Australian Social Services Minister Kevin Andrews will be named 2014's "Natural Family Man" by the organization. Andrews, who was named social services minister by Prime Minister Tony Abbott following his election in August 2013, has long been a vocal opponent of abortion rights and marriage equality. He argued that countries should have "an explicit marriage and family policy" in his 2012 book, Maybe 'I Do': Modern Marriage and the Pursuit of Happiness, in which he asserted that marriage equality could lead to polygamy.

"Once the state can no longer insist that marriage involves a commitment to a member of the opposite sex, there is no ground (other than superstition) for insisting that marriage be limited to one person rather than several," he wrote.

Andrews will be receiving the award alongside British activist Michelle Minichiello Williams of Christian Concern, who will receive an award for organizational development. Williams recently sparked controversy for urging anti-LGBT activists to argue that homosexuality is connected to pedophilia during a visit to Jamaica in December.
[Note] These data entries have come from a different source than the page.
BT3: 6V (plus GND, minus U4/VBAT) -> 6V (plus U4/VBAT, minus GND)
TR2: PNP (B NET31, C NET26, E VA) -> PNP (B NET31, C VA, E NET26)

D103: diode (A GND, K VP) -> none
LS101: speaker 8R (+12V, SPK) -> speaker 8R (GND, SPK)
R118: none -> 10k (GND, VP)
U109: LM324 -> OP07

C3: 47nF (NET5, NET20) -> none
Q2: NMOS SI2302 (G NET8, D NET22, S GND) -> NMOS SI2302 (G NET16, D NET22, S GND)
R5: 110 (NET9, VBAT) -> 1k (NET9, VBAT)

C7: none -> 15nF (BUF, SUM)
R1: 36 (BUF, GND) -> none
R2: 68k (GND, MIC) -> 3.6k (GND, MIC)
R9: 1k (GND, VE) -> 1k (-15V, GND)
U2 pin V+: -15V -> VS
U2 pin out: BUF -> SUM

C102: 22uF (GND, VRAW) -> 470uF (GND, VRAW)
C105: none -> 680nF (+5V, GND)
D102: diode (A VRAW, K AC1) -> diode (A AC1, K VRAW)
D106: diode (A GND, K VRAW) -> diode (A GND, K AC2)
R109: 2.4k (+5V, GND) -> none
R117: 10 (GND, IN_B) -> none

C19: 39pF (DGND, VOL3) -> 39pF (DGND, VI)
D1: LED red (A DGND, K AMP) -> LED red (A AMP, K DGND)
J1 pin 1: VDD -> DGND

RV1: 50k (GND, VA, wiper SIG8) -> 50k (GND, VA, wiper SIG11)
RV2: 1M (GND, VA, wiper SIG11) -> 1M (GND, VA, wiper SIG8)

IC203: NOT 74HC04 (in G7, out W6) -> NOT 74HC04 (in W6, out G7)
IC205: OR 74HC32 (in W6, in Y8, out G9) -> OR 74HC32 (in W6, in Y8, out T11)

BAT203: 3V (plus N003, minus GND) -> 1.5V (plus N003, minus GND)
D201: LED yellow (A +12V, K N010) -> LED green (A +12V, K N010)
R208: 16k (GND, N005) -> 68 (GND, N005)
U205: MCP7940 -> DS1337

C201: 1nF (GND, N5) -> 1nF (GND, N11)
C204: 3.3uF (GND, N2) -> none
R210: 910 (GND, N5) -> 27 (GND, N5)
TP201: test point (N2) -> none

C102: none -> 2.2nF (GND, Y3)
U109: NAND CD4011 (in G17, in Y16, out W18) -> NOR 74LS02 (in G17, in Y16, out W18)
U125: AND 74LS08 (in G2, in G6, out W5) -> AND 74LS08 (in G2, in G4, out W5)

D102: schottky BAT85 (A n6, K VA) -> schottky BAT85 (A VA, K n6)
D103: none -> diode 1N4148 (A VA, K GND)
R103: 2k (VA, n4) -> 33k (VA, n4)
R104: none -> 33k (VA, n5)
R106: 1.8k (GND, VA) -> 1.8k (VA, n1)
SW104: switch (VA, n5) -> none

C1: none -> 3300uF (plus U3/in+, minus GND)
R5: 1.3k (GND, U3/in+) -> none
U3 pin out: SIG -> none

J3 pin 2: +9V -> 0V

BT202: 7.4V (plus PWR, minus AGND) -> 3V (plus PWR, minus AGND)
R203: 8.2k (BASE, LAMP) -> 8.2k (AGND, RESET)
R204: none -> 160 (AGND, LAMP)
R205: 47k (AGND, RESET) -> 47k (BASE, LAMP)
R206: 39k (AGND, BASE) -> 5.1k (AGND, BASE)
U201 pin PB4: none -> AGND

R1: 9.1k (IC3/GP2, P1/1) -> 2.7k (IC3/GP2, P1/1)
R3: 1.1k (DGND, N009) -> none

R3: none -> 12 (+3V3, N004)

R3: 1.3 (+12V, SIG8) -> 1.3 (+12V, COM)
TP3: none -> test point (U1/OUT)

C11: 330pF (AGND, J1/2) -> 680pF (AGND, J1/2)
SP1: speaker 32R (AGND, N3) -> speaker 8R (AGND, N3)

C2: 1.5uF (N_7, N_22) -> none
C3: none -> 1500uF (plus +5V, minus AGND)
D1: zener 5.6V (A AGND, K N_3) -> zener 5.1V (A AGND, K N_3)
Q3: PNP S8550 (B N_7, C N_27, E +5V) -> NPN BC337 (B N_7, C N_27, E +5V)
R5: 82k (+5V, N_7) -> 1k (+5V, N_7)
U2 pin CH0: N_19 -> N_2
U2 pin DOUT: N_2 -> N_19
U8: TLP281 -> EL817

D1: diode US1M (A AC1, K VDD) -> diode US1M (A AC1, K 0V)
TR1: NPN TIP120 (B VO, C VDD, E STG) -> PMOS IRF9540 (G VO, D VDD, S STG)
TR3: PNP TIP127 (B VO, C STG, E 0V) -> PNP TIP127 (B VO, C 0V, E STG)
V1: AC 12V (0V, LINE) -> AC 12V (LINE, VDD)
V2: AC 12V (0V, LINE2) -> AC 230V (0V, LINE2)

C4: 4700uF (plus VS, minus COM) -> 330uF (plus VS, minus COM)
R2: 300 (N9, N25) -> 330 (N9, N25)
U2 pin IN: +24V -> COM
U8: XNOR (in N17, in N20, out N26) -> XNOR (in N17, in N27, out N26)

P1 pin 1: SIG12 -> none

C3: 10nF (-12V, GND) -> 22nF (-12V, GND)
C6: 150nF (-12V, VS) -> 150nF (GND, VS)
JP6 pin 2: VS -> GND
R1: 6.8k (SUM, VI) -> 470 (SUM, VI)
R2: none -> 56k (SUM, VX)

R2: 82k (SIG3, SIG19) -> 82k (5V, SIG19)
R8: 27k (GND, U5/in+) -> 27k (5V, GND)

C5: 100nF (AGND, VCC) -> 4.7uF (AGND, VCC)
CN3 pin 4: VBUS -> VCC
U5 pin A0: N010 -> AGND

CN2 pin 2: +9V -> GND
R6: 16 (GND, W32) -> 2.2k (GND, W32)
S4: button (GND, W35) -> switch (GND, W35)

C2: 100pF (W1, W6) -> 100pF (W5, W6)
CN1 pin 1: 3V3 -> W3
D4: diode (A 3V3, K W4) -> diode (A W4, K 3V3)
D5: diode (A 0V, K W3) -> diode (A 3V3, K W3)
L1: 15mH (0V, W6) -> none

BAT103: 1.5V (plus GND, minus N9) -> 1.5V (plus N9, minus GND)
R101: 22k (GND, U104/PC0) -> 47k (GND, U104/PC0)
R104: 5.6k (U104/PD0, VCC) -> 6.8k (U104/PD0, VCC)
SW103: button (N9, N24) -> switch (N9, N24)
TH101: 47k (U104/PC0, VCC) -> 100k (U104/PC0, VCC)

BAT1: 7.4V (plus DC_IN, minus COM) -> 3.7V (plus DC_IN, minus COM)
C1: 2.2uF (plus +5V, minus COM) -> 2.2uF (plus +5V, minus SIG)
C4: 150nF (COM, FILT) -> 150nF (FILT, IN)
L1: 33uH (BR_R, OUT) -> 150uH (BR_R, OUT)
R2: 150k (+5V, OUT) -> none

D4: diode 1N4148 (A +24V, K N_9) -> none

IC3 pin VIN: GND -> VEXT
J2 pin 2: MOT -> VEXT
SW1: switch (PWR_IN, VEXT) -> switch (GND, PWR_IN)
WCF will also present a lifetime achievement award to Christine Vollmer, who was born in California but built her career in Venezuela. Vollmer, who has been active in family policy inside the Catholic church — serving for a time as a member of the Vatican mission to the United Nations and as a member of the Pontifical Council for the Family — founded the Latin American Alliance for the Family.

In a 2013 interview, Vollmer said that the spread of LGBT rights protections in Latin America could lead to an explosion of HIV and provoke a backlash.

"I think that when people realize that these activists are trying to impose on their children an awareness of unnatural behavior that does lead to the whole AIDS problem, people are going to get very angry," she said in a phone interview. "f you teach kids in a barrio that these [homosexual] acts, that they feel good, we're going to have people dying of AIDS like flies.... What they call 'gay marriage' is a piece of paper that says we get to have a nice ceremony, we each get to have a nice bunch of flowers, and we get to have these partnership benefits — that's not going to stop them from being promiscuous."

WCF's announcement of the awards did not specify why the honorees were chosen. Filipino politician Francisco Tatad and Nigerian activist Theresa Okafor will also receive awards later this year. A date and location for the ceremony has not yet been determined, since the group is still reorganizing since suspending its Moscow summit.